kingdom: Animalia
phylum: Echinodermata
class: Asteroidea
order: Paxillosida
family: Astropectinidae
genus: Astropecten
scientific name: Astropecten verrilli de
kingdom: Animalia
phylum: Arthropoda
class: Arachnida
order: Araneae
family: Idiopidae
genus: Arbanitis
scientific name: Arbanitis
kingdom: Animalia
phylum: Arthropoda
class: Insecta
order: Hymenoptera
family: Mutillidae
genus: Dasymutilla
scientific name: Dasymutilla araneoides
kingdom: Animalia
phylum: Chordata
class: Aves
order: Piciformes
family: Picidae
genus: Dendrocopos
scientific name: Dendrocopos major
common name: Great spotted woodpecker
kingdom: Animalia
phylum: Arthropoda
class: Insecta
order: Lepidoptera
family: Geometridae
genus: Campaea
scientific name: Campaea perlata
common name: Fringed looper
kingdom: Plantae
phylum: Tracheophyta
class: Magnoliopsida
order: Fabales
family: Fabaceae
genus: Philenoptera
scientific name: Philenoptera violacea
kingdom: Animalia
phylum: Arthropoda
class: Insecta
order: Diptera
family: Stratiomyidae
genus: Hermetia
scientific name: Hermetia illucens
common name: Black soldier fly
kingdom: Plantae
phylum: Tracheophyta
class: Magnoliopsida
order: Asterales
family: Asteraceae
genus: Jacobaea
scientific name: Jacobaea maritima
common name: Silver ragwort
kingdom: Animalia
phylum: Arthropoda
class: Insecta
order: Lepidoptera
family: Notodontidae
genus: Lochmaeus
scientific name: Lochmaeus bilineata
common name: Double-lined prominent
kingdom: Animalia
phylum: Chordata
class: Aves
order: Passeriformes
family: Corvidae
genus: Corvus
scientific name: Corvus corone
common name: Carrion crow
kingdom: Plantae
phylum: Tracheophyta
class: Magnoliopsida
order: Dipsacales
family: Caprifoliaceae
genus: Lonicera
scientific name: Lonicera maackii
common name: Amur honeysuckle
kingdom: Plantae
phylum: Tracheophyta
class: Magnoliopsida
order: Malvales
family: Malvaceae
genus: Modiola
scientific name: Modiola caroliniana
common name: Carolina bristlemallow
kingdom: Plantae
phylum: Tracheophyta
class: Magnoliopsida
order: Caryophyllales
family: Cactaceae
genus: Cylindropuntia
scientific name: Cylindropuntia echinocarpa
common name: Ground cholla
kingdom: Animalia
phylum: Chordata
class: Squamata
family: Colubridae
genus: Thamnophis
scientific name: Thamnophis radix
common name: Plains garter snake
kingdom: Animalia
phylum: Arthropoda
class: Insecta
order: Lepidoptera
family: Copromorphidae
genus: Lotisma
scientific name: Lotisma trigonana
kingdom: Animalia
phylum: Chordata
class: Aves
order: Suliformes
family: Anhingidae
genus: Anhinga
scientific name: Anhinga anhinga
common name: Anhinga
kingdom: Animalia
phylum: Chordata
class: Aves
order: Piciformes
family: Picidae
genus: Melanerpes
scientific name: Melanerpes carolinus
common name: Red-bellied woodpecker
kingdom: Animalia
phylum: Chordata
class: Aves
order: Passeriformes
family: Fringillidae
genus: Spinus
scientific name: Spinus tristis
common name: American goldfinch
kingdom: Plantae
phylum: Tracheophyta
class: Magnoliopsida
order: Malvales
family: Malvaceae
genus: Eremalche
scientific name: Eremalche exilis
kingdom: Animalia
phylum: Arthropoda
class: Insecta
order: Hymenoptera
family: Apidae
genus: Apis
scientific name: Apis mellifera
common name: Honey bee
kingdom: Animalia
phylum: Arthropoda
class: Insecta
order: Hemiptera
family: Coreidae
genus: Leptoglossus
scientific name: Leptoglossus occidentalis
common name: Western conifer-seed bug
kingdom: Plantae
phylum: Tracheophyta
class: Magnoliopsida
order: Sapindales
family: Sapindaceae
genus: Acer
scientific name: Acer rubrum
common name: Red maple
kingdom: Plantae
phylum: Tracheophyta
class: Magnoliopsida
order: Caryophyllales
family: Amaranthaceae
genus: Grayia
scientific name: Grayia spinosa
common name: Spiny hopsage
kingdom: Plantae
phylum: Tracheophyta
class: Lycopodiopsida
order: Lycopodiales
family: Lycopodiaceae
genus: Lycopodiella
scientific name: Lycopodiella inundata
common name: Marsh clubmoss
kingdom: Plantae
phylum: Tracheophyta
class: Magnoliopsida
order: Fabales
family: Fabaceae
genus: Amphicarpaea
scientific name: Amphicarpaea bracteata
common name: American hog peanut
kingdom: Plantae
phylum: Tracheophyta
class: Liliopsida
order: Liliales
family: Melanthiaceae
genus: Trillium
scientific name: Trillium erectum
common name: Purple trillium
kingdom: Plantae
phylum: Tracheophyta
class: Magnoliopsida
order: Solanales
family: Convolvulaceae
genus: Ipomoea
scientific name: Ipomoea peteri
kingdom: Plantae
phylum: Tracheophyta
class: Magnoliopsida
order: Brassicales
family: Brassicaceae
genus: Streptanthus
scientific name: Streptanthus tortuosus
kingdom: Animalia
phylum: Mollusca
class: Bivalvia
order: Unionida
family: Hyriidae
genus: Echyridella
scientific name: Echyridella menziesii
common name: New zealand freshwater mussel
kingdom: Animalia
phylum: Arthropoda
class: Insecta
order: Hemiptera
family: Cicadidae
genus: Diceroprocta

■ ■ ■ ■

WHAT YOU ARE ASKED TO DO: Write out every line of all the items above, word for word.

RESULT FOR THIS TASK:
kingdom: Animalia
phylum: Echinodermata
class: Asteroidea
order: Paxillosida
family: Astropectinidae
genus: Astropecten
scientific name: Astropecten verrilli de
kingdom: Animalia
phylum: Arthropoda
class: Arachnida
order: Araneae
family: Idiopidae
genus: Arbanitis
scientific name: Arbanitis
kingdom: Animalia
phylum: Arthropoda
class: Insecta
order: Hymenoptera
family: Mutillidae
genus: Dasymutilla
scientific name: Dasymutilla araneoides
kingdom: Animalia
phylum: Chordata
class: Aves
order: Piciformes
family: Picidae
genus: Dendrocopos
scientific name: Dendrocopos major
common name: Great spotted woodpecker
kingdom: Animalia
phylum: Arthropoda
class: Insecta
order: Lepidoptera
family: Geometridae
genus: Campaea
scientific name: Campaea perlata
common name: Fringed looper
kingdom: Plantae
phylum: Tracheophyta
class: Magnoliopsida
order: Fabales
family: Fabaceae
genus: Philenoptera
scientific name: Philenoptera violacea
kingdom: Animalia
phylum: Arthropoda
class: Insecta
order: Diptera
family: Stratiomyidae
genus: Hermetia
scientific name: Hermetia illucens
common name: Black soldier fly
kingdom: Plantae
phylum: Tracheophyta
class: Magnoliopsida
order: Asterales
family: Asteraceae
genus: Jacobaea
scientific name: Jacobaea maritima
common name: Silver ragwort
kingdom: Animalia
phylum: Arthropoda
class: Insecta
order: Lepidoptera
family: Notodontidae
genus: Lochmaeus
scientific name: Lochmaeus bilineata
common name: Double-lined prominent
kingdom: Animalia
phylum: Chordata
class: Aves
order: Passeriformes
family: Corvidae
genus: Corvus
scientific name: Corvus corone
common name: Carrion crow
kingdom: Plantae
phylum: Tracheophyta
class: Magnoliopsida
order: Dipsacales
family: Caprifoliaceae
genus: Lonicera
scientific name: Lonicera maackii
common name: Amur honeysuckle
kingdom: Plantae
phylum: Tracheophyta
class: Magnoliopsida
order: Malvales
family: Malvaceae
genus: Modiola
scientific name: Modiola caroliniana
common name: Carolina bristlemallow
kingdom: Plantae
phylum: Tracheophyta
class: Magnoliopsida
order: Caryophyllales
family: Cactaceae
genus: Cylindropuntia
scientific name: Cylindropuntia echinocarpa
common name: Ground cholla
kingdom: Animalia
phylum: Chordata
class: Squamata
family: Colubridae
genus: Thamnophis
scientific name: Thamnophis radix
common name: Plains garter snake
kingdom: Animalia
phylum: Arthropoda
class: Insecta
order: Lepidoptera
family: Copromorphidae
genus: Lotisma
scientific name: Lotisma trigonana
kingdom: Animalia
phylum: Chordata
class: Aves
order: Suliformes
family: Anhingidae
genus: Anhinga
scientific name: Anhinga anhinga
common name: Anhinga
kingdom: Animalia
phylum: Chordata
class: Aves
order: Piciformes
family: Picidae
genus: Melanerpes
scientific name: Melanerpes carolinus
common name: Red-bellied woodpecker
kingdom: Animalia
phylum: Chordata
class: Aves
order: Passeriformes
family: Fringillidae
genus: Spinus
scientific name: Spinus tristis
common name: American goldfinch
kingdom: Plantae
phylum: Tracheophyta
class: Magnoliopsida
order: Malvales
family: Malvaceae
genus: Eremalche
scientific name: Eremalche exilis
kingdom: Animalia
phylum: Arthropoda
class: Insecta
order: Hymenoptera
family: Apidae
genus: Apis
scientific name: Apis mellifera
common name: Honey bee
kingdom: Animalia
phylum: Arthropoda
class: Insecta
order: Hemiptera
family: Coreidae
genus: Leptoglossus
scientific name: Leptoglossus occidentalis
common name: Western conifer-seed bug
kingdom: Plantae
phylum: Tracheophyta
class: Magnoliopsida
order: Sapindales
family: Sapindaceae
genus: Acer
scientific name: Acer rubrum
common name: Red maple
kingdom: Plantae
phylum: Tracheophyta
class: Magnoliopsida
order: Caryophyllales
family: Amaranthaceae
genus: Grayia
scientific name: Grayia spinosa
common name: Spiny hopsage
kingdom: Plantae
phylum: Tracheophyta
class: Lycopodiopsida
order: Lycopodiales
family: Lycopodiaceae
genus: Lycopodiella
scientific name: Lycopodiella inundata
common name: Marsh clubmoss
kingdom: Plantae
phylum: Tracheophyta
class: Magnoliopsida
order: Fabales
family: Fabaceae
genus: Amphicarpaea
scientific name: Amphicarpaea bracteata
common name: American hog peanut
kingdom: Plantae
phylum: Tracheophyta
class: Liliopsida
order: Liliales
family: Melanthiaceae
genus: Trillium
scientific name: Trillium erectum
common name: Purple trillium
kingdom: Plantae
phylum: Tracheophyta
class: Magnoliopsida
order: Solanales
family: Convolvulaceae
genus: Ipomoea
scientific name: Ipomoea peteri
kingdom: Plantae
phylum: Tracheophyta
class: Magnoliopsida
order: Brassicales
family: Brassicaceae
genus: Streptanthus
scientific name: Streptanthus tortuosus
kingdom: Animalia
phylum: Mollusca
class: Bivalvia
order: Unionida
family: Hyriidae
genus: Echyridella
scientific name: Echyridella menziesii
common name: New zealand freshwater mussel
kingdom: Animalia
phylum: Arthropoda
class: Insecta
order: Hemiptera
family: Cicadidae
genus: Diceroprocta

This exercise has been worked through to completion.